> **READING TEXT**
# Beaconing activity detection model

The objective of the this notebook is to analyze events to search for potentional beaconing using a statistical approach.  

First, we shall import the required libraries:

In [None]:
import pandas as pd
import numpy as np
from dateutil.parser import parse
from elasticsearch import Elasticsearch

Now we import the .csv file that contains sysmon events collected over a period of approximately two days.

In [None]:
username = 'elastic'
password = 'changeme'

# Connect to Elasticsearch
es = Elasticsearch([{'host': '34.67.212.1', 'port': 9200, 'scheme': 'http'}])

query = {
  "size": 10000,
  "query": {
    "range": {
      "@timestamp": {
        "gte": "now-24h/h",
        "lt": "now/h"
      }
    }
  }
}


# Execute the query
result = es.search(index='.ds-winlogbeat-*', body=query)

# Extract data from the result
hits = result['hits']['hits']
df = pd.DataFrame([hit['_source'] for hit in hits])

print(df.shape[0])
df.head()

We're currently interested in three columns: the IP addresses of the destination and source, and the time at which each interaction between each unique IP pair took place.

We will also save the most recent SystemTime for later use.

In [None]:
# Expand the dictionaries into separate columns
df_destination = df['destination'].apply(pd.Series)
df_source = df['source'].apply(pd.Series)
df_process = df['process'].apply(pd.Series)

# Rename the columns to avoid name conflicts
df_destination = df_destination.rename(columns=lambda x: 'destination.' + str(x))
df_source = df_source.rename(columns=lambda x: 'source.' + str(x))
df_process = df_process.rename(columns=lambda x: 'process.' + str(x))

# Concatenate the expanded columns back to the original DataFrame
df = pd.concat([df.drop(['destination', 'source'], axis=1), df_destination, df_source, df_process], axis=1)

> **PROBLEM 1**
From the import statements in the beaconing notebook, list every library or module it brings in, along with any alias or imported name.
> **PROBLEM 2**
Please copy the lines of the records below word for word, starting with the line that contains "7, 8, 9, 10" and ending with the line that contains "List the labels in order of y_pred", including both.

> **MATERIAL SHOWN**
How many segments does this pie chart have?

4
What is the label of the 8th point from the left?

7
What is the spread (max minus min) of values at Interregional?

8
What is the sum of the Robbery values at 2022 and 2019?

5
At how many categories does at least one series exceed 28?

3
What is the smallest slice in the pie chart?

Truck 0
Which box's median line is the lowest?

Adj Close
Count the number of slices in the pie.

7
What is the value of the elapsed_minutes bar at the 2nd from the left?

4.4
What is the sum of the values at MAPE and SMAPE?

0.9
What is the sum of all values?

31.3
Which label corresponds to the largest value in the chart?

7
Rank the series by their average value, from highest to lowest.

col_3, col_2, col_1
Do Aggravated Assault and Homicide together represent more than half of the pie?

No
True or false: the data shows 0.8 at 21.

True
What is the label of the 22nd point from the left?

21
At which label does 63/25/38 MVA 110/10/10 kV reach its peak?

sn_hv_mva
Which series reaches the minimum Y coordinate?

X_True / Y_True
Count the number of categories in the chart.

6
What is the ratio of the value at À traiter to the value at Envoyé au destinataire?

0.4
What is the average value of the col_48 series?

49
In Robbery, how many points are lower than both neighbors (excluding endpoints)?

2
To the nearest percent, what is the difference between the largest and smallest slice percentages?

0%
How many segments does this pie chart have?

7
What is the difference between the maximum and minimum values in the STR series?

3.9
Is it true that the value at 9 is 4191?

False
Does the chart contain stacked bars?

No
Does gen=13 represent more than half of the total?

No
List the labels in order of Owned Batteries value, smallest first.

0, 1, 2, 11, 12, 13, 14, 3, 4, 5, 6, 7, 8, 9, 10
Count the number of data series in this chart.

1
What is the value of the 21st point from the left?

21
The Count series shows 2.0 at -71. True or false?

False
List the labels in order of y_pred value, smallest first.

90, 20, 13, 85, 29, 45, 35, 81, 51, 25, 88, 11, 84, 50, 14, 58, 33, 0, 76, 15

> **EXERCISE ANSWER 1**
- pandas, imported as pd
- numpy, imported as np
- dateutil.parser, from which parse is imported
- elasticsearch, from which Elasticsearch is imported

> **EXERCISE ANSWER 2**
0, 1, 2, 11, 12, 13, 14, 3, 4, 5, 6, 7, 8, 9, 10
Count the number of data series in this chart.

1
What is the value of the 21st point from the left?

21
The Count series shows 2.0 at -71. True or false?

False
List the labels in order of y_pred value, smallest first.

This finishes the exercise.